Los falos que dominan pretenden casar a la muerta con el muchacho para salvarla de perder su destino cristiano de mujer. Metida con fórceps, la pureza se hará presente hasta cuando el chico contraiga matrimonio con el cadáver. El hombre y la mujer, sus deseos y sus sexos cumplirán el destino que anhelan sus mayores más allá de la muerte. No hay salvación para María del Carmen porque, si ha decidido matarse, significa que escapaba de algo, quizá de todo eso que están intentando hacer con ella y su cuerpo sin vida. Su única decisión genuina en torno a su cuerpo femenino fue deshacerse de él. Pero la fuerza masculina vela aún en el hades para que una mujer sea una mujer a partir de la manera tradicional: la maternidad.
El conocimiento de «la infamia» apura el destino para evitar la deshonra. Cuando el padre de María del Carmen toca el vientre de su hija muerta y lo saca «como si hubiera tocado brasas», se produce la anagnórisis del pecado mayor de la muchacha. No solamente escapaba de la vida de mujer: escapaba de su destino de madre, y el sexo ejercido con su novio, Pedro, hace estallar los cristales de cualquier pureza. Ya no hay una formación divina del cuerpo del hombre o el cuerpo de la mujer: ha sido el diablo quien ha metido la cola y ha «desgenerado» a los jóvenes. Estamos en presencia del cadáver del mandato. Todos huyen de sus roles, pero la fuerza del macho, puesta en las figuras del padre de María del Carmen y el padre de Pedro, quiere que todo vuelva a su lugar. La mujer ha de ser mujer a la fuerza, y ha de ser madre aunque su niño también sea finado. El padre será hombre/héroe más allá de «la infamia» y su deseo irresponsable se reparará casándose con su mujer yerta.
Dios se hará presente en la figura del cura que, en principio, se niega a casar al joven con la muchacha. Pero por insistencia del padre de ésta, que además es su amigo, accede. Sin embargo, Dios huye de la escena cuando, en medio de la misa negra que debe oficiar, el cura se va despavorido de miedo. Allí no hay divinidad, el destino no es bíblico esta vez, son los hombres los que han decidido el destino de la mujer como si fuera una muñeca. El padre de María del Carmen monta una obra de teatro para que quede marcado el sino de mujer y madre de su hija. Si la hija quería huir de los preceptos que la convertían en instrumento femenino, incluso muerta le resulta imposible lograrlo.
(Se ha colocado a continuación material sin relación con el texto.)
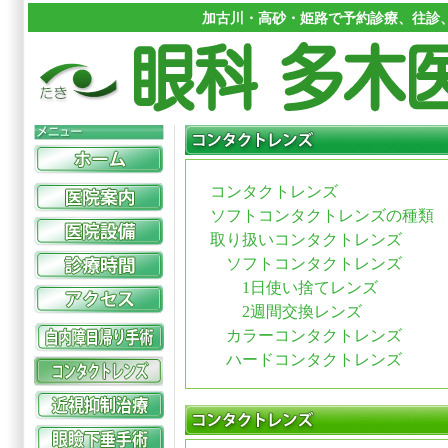
加古川・高砂・姫路で予約診療、往診、
コンタクトレンズ
ソフトコンタクトレンズの種類
取り扱いコンタクトレンズ
ソフトコンタクトレンズ
1日使い捨てレンズ
2週間交換レンズ
カラーコンタクトレンズ
ハードコンタクトレンズ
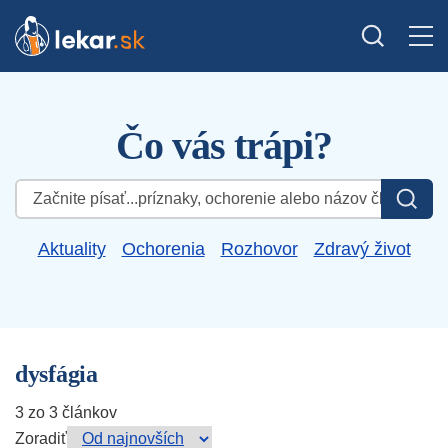
Čo vás trápi?
Hľadať:
Aktuality
Ochorenia
Rozhovor
Zdravý život
dysfágia
3 zo 3 článkov
Zoradiť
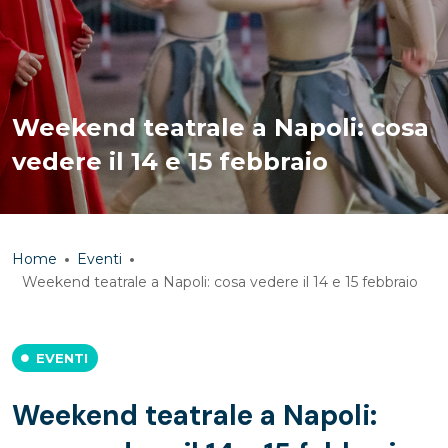
Weekend teatrale a Napoli: cosa
vedere il 14 e 15 febbraio
Home
Eventi
Weekend teatrale a Napoli: cosa vedere il 14 e 15 febbraio
EVENTI
Weekend teatrale a Napoli:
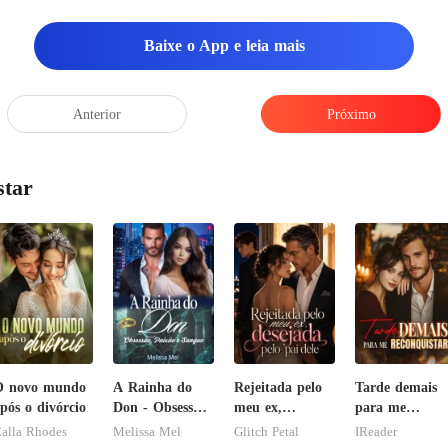
Baixe o App e leia mais
Anterior
Próximo
star
O novo mundo
A Rainha do
Rejeitada pelo
Tarde demais
pós o divórcio
Don - Obsessão,
meu ex,
para me
Paixão e
desejada pelo
reconquistar!
alla Rhodes
Melissa Mel
Glitch Petal
IReader
Sangue
pai dele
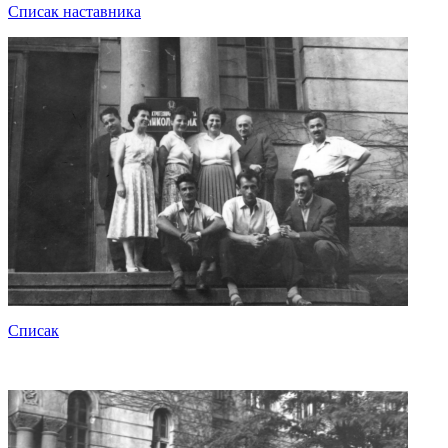
Списак наставника
Списак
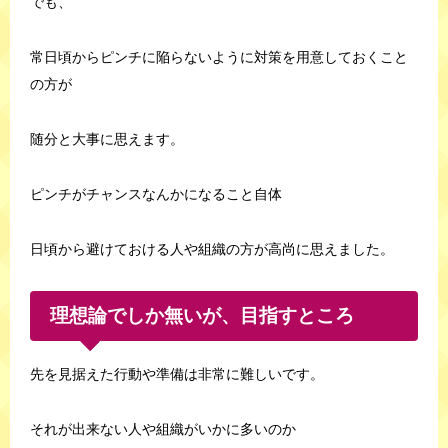
でも、
常日頃からピンチに陥らないように対策を用意しておくこと
の方が
随分と大事に思えます。
ピンチがチャンスなんかになること自体
日頃から避けておける人や組織の方が高尚に思えました。
理想論でしか無いが、目指すところ
先を見据えた行動や準備は非常に難しいです。
それが出来ない人や組織がいかに多いのか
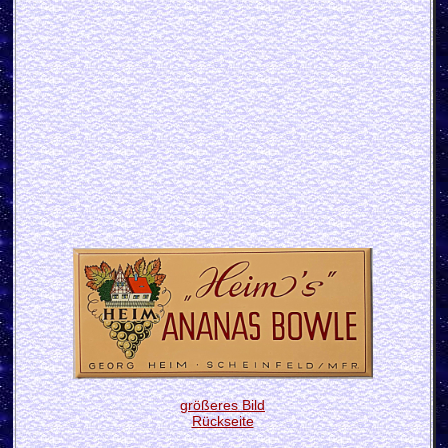
größeres Bild
Rückseite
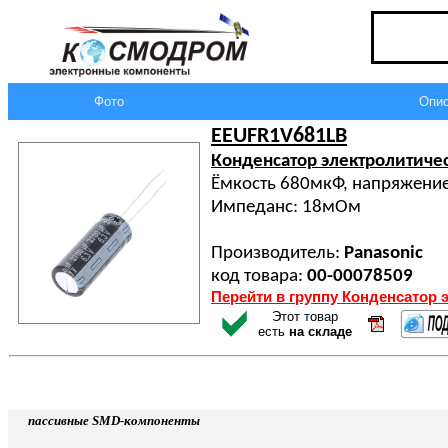
Фото
Опис
EEUFR1V681LB
Конденсатор электролитиче
Ёмкость 680мкФ, напряжение
Импеданс: 18мОм
Производитель:
Panasonic
код товара:
00-00078509
Перейти в группу Конденсатор 
Этот товар
есть
на складе
пассивные SMD-компоненты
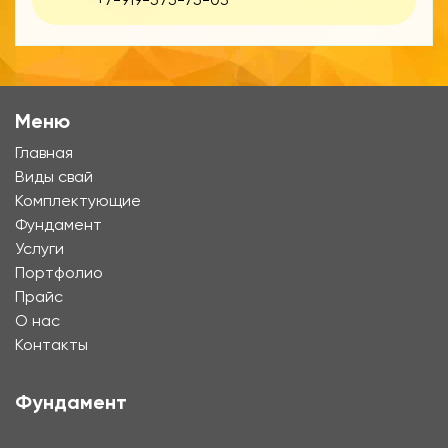
Меню
Главная
Виды свай
Комплектующие
Фундамент
Услуги
Портфолио
Прайс
О нас
Контакты
Фундамент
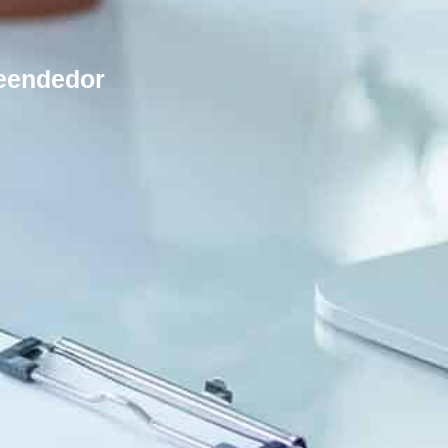
reendedor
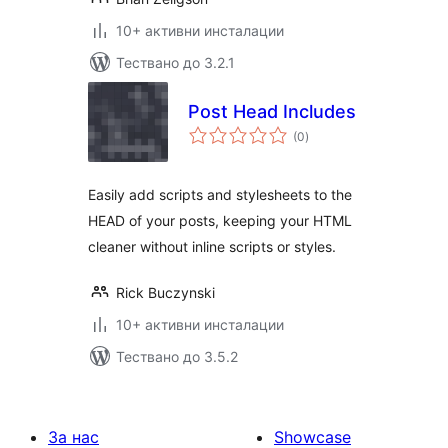
10+ активни инсталации
Тествано до 3.2.1
Post Head Includes
общо
(0
)
оценки
Easily add scripts and stylesheets to the
HEAD of your posts, keeping your HTML
cleaner without inline scripts or styles.
Rick Buczynski
10+ активни инсталации
Тествано до 3.5.2
За нас
Showcase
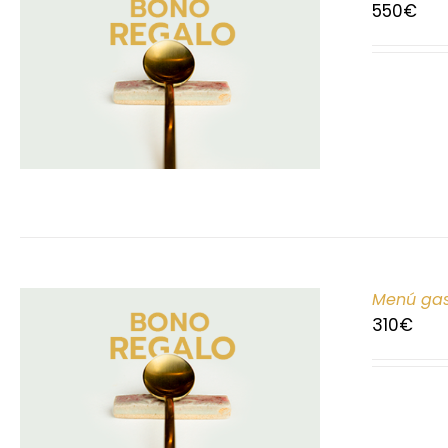
550
€
Menú gas
310
€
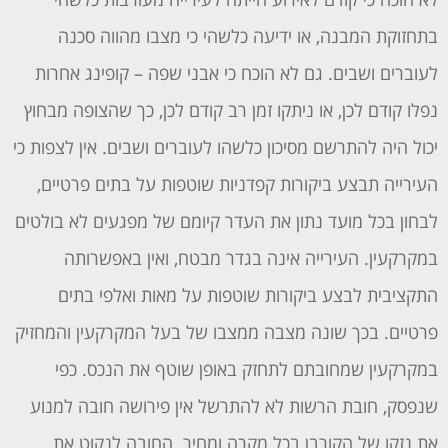
בתחזוקת המבנה, או ידיעה כלשהי כי מצבו מהווה סכנה
לעוברים ושבים. גם לא הוכח כי אבני שפה – קופינג אחרות
נפלו קודם לכן, או ניתקו זמן רב קודם לכן, כך שהצופה מבחוץ
יכול היה להתרשם מסיכון כלשהו לעוברים ושבים. אין לצפות כי
העירייה תבצע ביקורות קפדניות שוטפות על בתים פרטיים,
לבחון בכל מועד נתון את העדר קיומם של מפגעים לא בולטים
במקרקעין. העירייה אינה בגדר מבטח, ואין באפשרותה
התקציבית לבצע ביקורות שוטפות על מאות ואלפי בתים
פרטיים. בכך שונה מצבה ממצבו של בעל המקרקעין והמחזיק
במקרקעין שמחובתם לתחזק באופן שוטף את הנכס. כפי
שנפסק, חובת הרשות לא להתרשל אין פירושה חובה למנוע
את נזקו של הקורבן בכל מקרה ומחיר. החובה לנקוט את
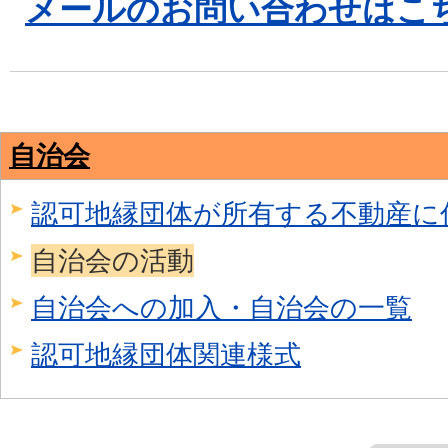
メールのお問い合わせはこ
自治会
認可地縁団体が所有する不動産に
自治会の活動
自治会への加入・自治会の一覧
認可地縁団体関連様式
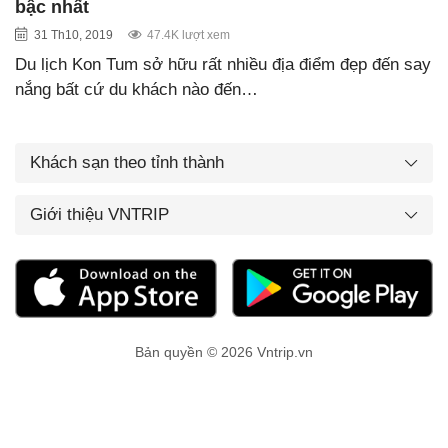
bậc nhất
31 Th10, 2019
47.4K lượt xem
Du lịch Kon Tum sở hữu rất nhiều địa điểm đẹp đến say
nắng bất cứ du khách nào đến…
Khách sạn theo tỉnh thành
Giới thiệu VNTRIP
Bản quyền © 2026 Vntrip.vn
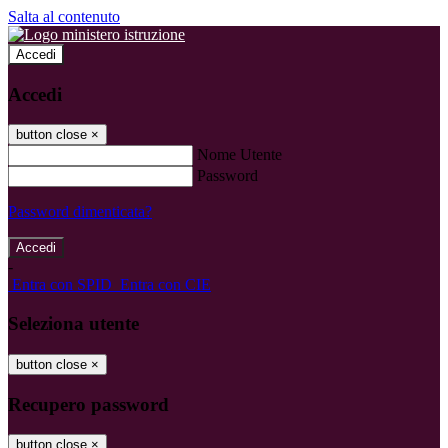
Salta al contenuto
Accedi
Accedi
button close
×
Nome Utente
Password
Password dimenticata?
-
Entra con SPID
Entra con CIE
Seleziona utente
button close
×
Recupero password
button close
×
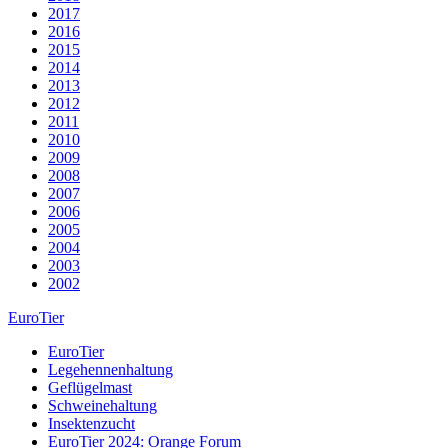
2017
2016
2015
2014
2013
2012
2011
2010
2009
2008
2007
2006
2005
2004
2003
2002
EuroTier
EuroTier
Legehennenhaltung
Geflügelmast
Schweinehaltung
Insektenzucht
EuroTier 2024: Orange Forum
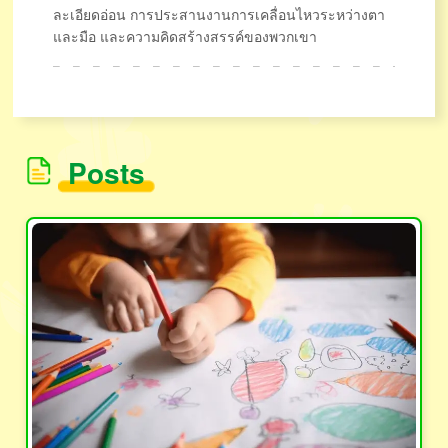
ละเอียดอ่อน การประสานงานการเคลื่อนไหวระหว่างตา
และมือ และความคิดสร้างสรรค์ของพวกเขา
Posts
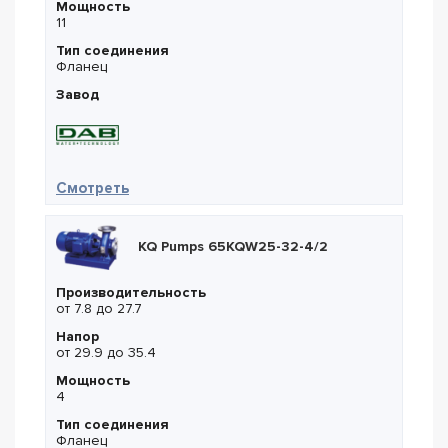
Мощность
11
Тип соединения
Фланец
Завод
— DAB NKP-G 32-250/224/11/2
Смотреть
KQ Pumps 65KQW25-32-4/2
Производительность
от 7.8 до 27.7
Напор
от 29.9 до 35.4
Мощность
4
Тип соединения
Фланец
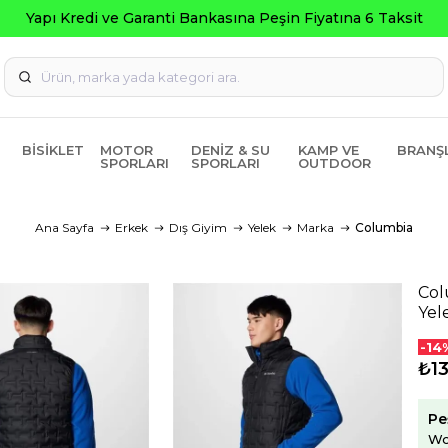
nkasına Peşin Fiyatına 6 Taksit
BISIKLET
MOTOR
DENIZ & SU
KAMP VE
BRANŞ
SPORLARI
SPORLARI
OUTDOOR
Ana Sayfa
Erkek
Dış Giyim
Yelek
Marka
Columbia
Col
Yel
-14
₺13
Pe
Wo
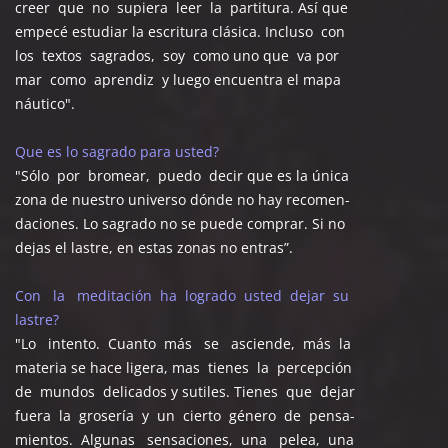
creer que no supiera leer la partitura. Así que
empecé estudiar la escritura clásica. Incluso con
los textos sagrados, soy como uno que va por
mar como aprendiz y luego encuentra el mapa
náutico".
Que es lo sagrado para usted?
"Sólo por bromear, puedo decir que es la única
zona de nuestro universo dónde no hay recomen-
daciones. Lo sagrado no se puede comprar. Si no
dejas el lastre, en estas zonas no entras”.
Con la meditación ha logrado usted dejar su
lastre?
"Lo intento. Cuanto más se asciende, más la
materia se hace ligera, mas tienes la percepción
de mundos delicados y sutiles. Tienes que dejar
fuera la grosería y un cierto género de pensa-
mientos. Algunas sensaciones, una pelea, una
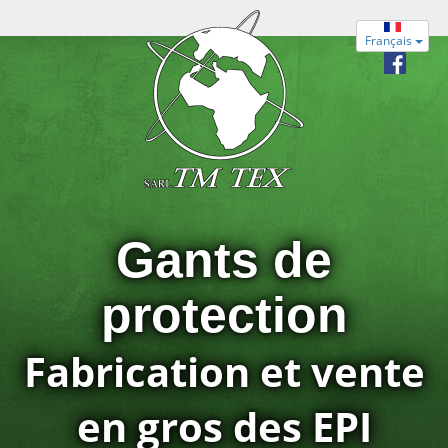
Français
Gants de
protection
Fabrication et vente
en gros des EPI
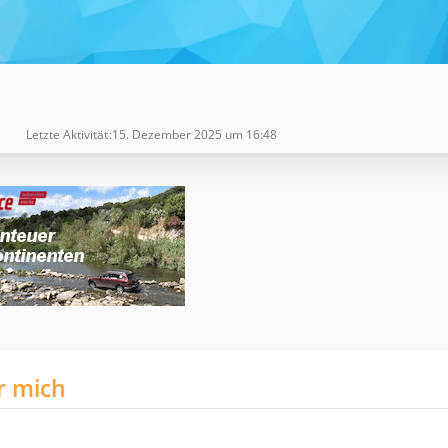
Letzte Aktivität
15. Dezember 2025 um 16:48
r mich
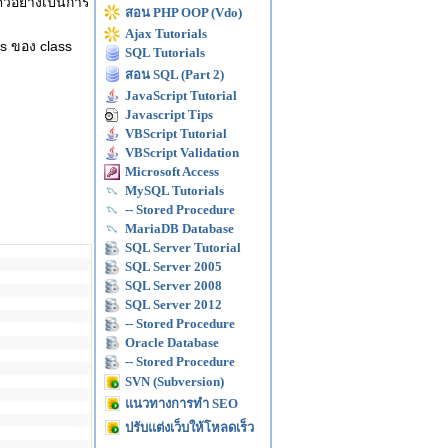
ตัวอย่างเป็นการ
สอน PHP OOP (Vdo)
Ajax Tutorials
es ของ class
SQL Tutorials
สอน SQL (Part 2)
JavaScript Tutorial
Javascript Tips
VBScript Tutorial
VBScript Validation
Microsoft Access
MySQL Tutorials
-- Stored Procedure
MariaDB Database
SQL Server Tutorial
SQL Server 2005
SQL Server 2008
SQL Server 2012
-- Stored Procedure
Oracle Database
-- Stored Procedure
SVN (Subversion)
แนวทางการทำ SEO
ปรับแต่งเว็บให้โหลดเร็ว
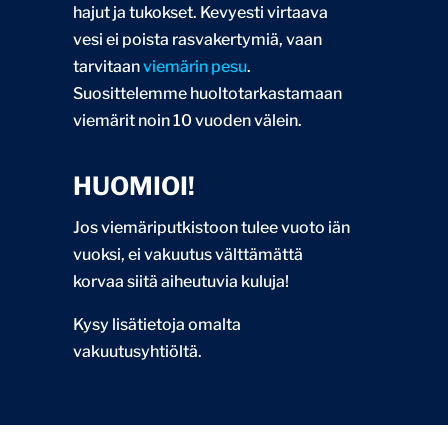
hajut ja tukokset. Kevyesti virtaava
vesi ei poista rasvakertymiä, vaan
tarvitaan
viemärin pesu
.
Suosittelemme huoltotarkastamaan
viemärit noin 10 vuoden välein.
HUOMIOI!
Jos viemäriputkistoon tulee vuoto iän
vuoksi, ei vakuutus välttämättä
korvaa siitä aiheutuvia kuluja!
Kysy lisätietoja omalta
vakuutusyhtiöltä.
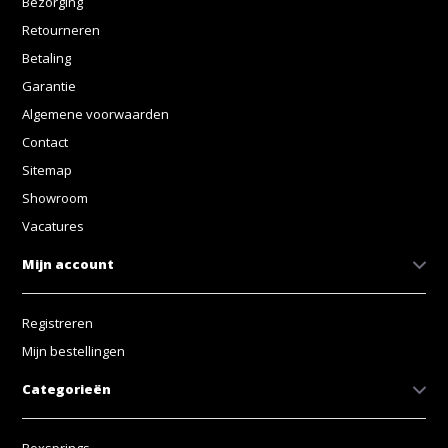
Bezorging
Retourneren
Betaling
Garantie
Algemene voorwaarden
Contact
Sitemap
Showroom
Vacatures
Mijn account
Registreren
Mijn bestellingen
Categorieën
Boxsprings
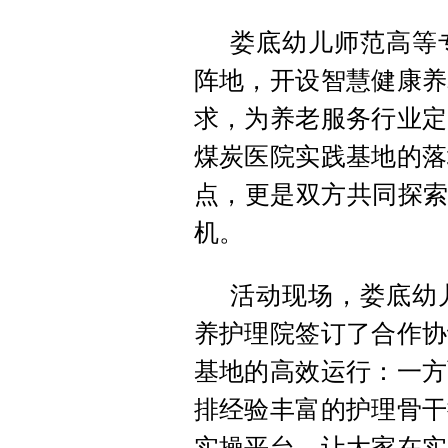
娄底幼儿师范高等
阵地，开设智慧健康养
求，为养老服务行业定
煤炭医院实践基地的落
点，更是双方共同探索
机。
活动现场，娄底幼
养护理院签订了合作协
基地的高效运行：一方
排经验丰富的护理骨干
实操平台，让大家在实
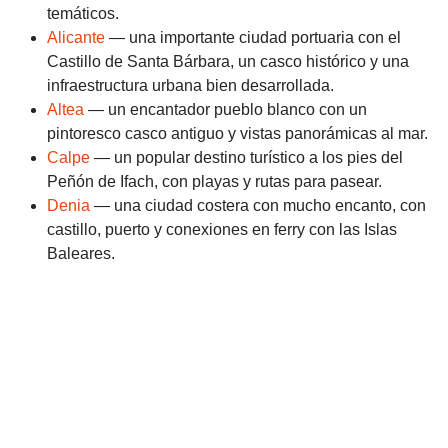
temáticos.
Alicante
— una importante ciudad portuaria con el
Castillo de Santa Bárbara, un casco histórico y una
infraestructura urbana bien desarrollada.
Altea
— un encantador pueblo blanco con un
pintoresco casco antiguo y vistas panorámicas al mar.
Calpe
— un popular destino turístico a los pies del
Peñón de Ifach, con playas y rutas para pasear.
Denia
— una ciudad costera con mucho encanto, con
castillo, puerto y conexiones en ferry con las Islas
Baleares.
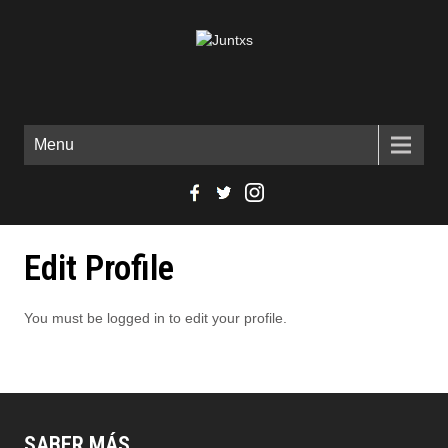
Menu
Edit Profile
You must be logged in to edit your profile.
SABER MÁS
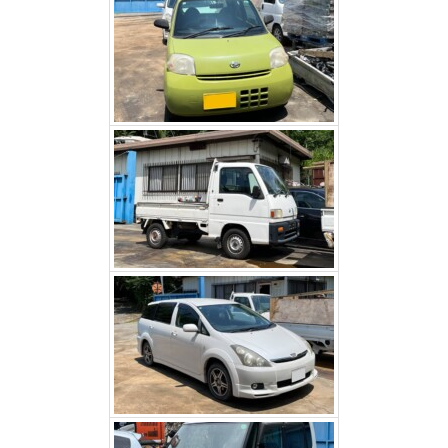
スバルサンバー（甲州市）
トヨタウィッシュ（昭和
町）
ダイハツタント（笛吹市）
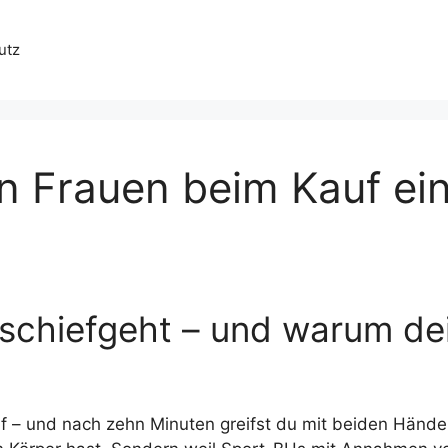
utz
n Frauen beim Kauf ei
schiefgeht – und warum de
uf – und nach zehn Minuten greifst du mit beiden Händ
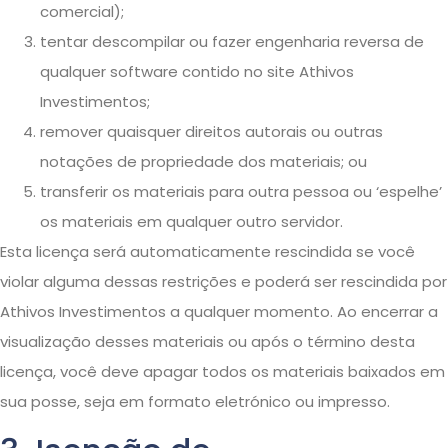
comercial);
tentar descompilar ou fazer engenharia reversa de
qualquer software contido no site Athivos
Investimentos;
remover quaisquer direitos autorais ou outras
notações de propriedade dos materiais; ou
transferir os materiais para outra pessoa ou ‘espelhe’
os materiais em qualquer outro servidor.
Esta licença será automaticamente rescindida se você
violar alguma dessas restrições e poderá ser rescindida por
Athivos Investimentos a qualquer momento. Ao encerrar a
visualização desses materiais ou após o término desta
licença, você deve apagar todos os materiais baixados em
sua posse, seja em formato eletrónico ou impresso.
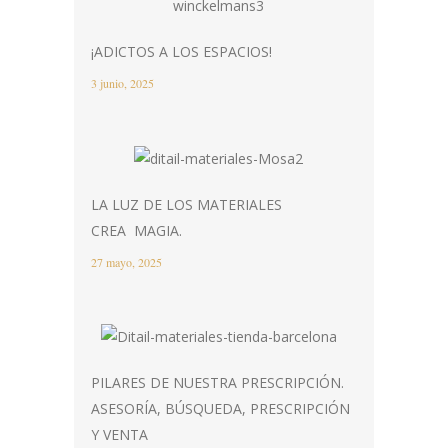
¡ADICTOS A LOS ESPACIOS!
3 junio, 2025
LA LUZ DE LOS MATERIALES
CREA MAGIA.
27 mayo, 2025
PILARES DE NUESTRA PRESCRIPCIÓN.
ASESORÍA, BÚSQUEDA, PRESCRIPCIÓN
Y VENTA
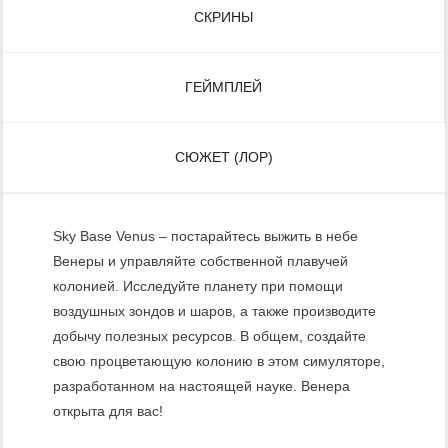
СКРИНЫ
ГЕЙМПЛЕЙ
СЮЖЕТ (ЛОР)
Sky Base Venus – постарайтесь выжить в небе
Венеры и управляйте собственной плавучей
колонией. Исследуйте планету при помощи
воздушных зондов и шаров, а также производите
добычу полезных ресурсов. В общем, создайте
свою процветающую колонию в этом симуляторе,
разработанном на настоящей науке. Венера
открыта для вас!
Finalmente, la familia se consolida, no solamente con ese grotesco casamiento, sino cuando el padre de María del Carmen apuñala por la espalda a Pedro y su cuerpo sangrando cae sobre la cama. El joven también es víctima del falo dominante que se presenta en forma de cuchillo para poner las cosas en su lugar.
Las sexualidades muertas se encuentran, ahora sí, en el formato de la familia, pero esta vez, corrompida. El padre infame, la madre suicida, el niño nonato. Cuando el padre de Pedro le da la razón a su compadre por haber matado a su hijo se consolida un pacto masculino, una animalia macha que se reconoce en códigos tácitos de «lo correcto». Allí, frente a ellos, hay una manera de la cópula como se debe en una pareja de cristianos que concibe una familia. El destino de los géneros, ante la vista satisfecha de los machos alfa, se cumple a cualquier costo.